Yesterday I took my son to the mountains of North Georgia for an education class in the Foxfire Approach to Teaching. When we pulled in the property along the way I noticed tress snapped at mid point and several literally uprooted. At the start of the climb up the mountain there is a small church where the roof was being repaired and a tree had fallen at a church in obviously from a recent storm. My son asked how old I thought the tree was and I told him 118 years old he was taken aback and asked had I counted the rings on the massive trunk easily four foot in diameter and still laying in the church parking lot covered in caution flags and tape. I said by chance I ran into a relative of the person who planted it 118 years ago as a sapling on one of my trips up here but as I sat and looked and thought of a passage from Thoreau.

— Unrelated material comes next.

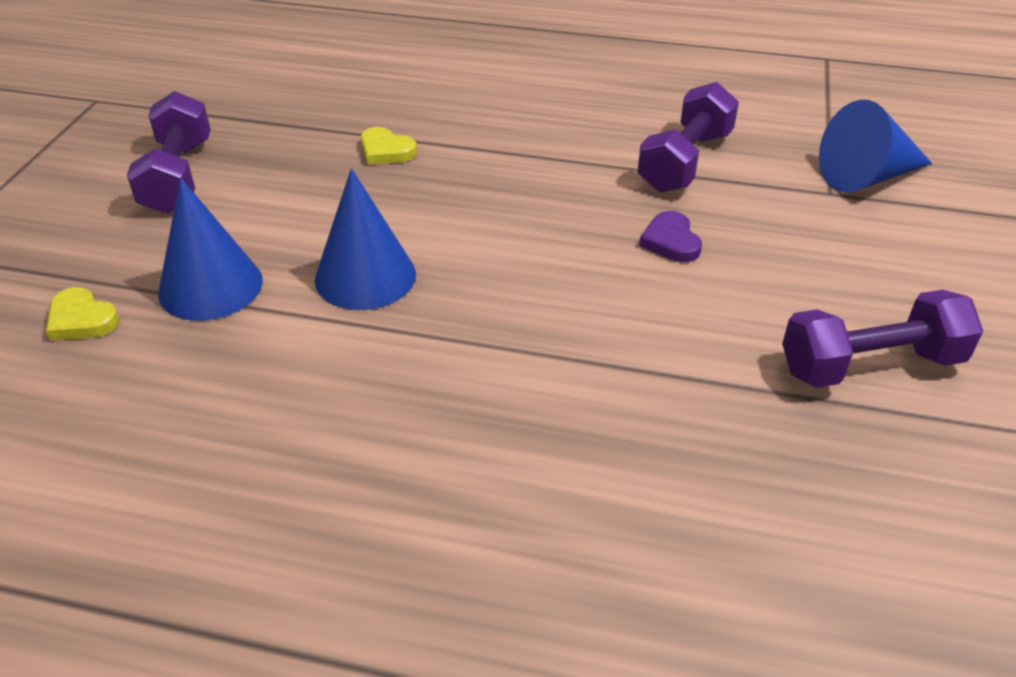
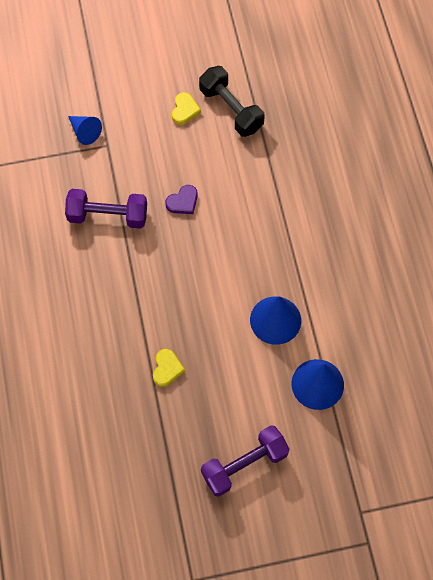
camera: 115 degrees left, 25 degrees up
yellow heart [46,287,119,340] -> yellow heart moved to [172,93,201,125]
purple dumbbell [782,290,983,388] -> black dumbbell [199,66,265,137]
blue cone [819,100,932,192] -> blue cone [68,116,102,145], size x0.63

“If a man walks in the woods for love of them half of each day, he is in danger of being regarded as a loafer. But if he spends his days as a speculator, shearing off those woods and making the earth bald before her time, he is deemed an industrious and enterprising citizen.” Henry David Thoreau

I watched as the members of the church worked on the roof of the church. I am sure come today city workers will grind up the great tree into mulch and I was wondering if anyone was going to salvage the great tree trunk nearly thirty foot of three to four foot diameter oak easily worth some money for lumber. We had passed several saw mills locally on the way here I am sure someone has an eye on it, if not just to beautify a home somewhere. Although it will probably end up fire wood as so many here in the mountains still heat their homes with wood. As we got to the Foxfire property there were signs of the storm but the ancient cabins and buildings had been not touched in some cases almost a miracle. Shattered limbs and trunks were marked off with caution tape as they had been working on clearing the debris. But the calm and peace of a morning and or a stream is hard to beat and now back to graduate studies and writing of a more limiting nature. Peace my friends and please keep all in harms way on your mind and in your hearts.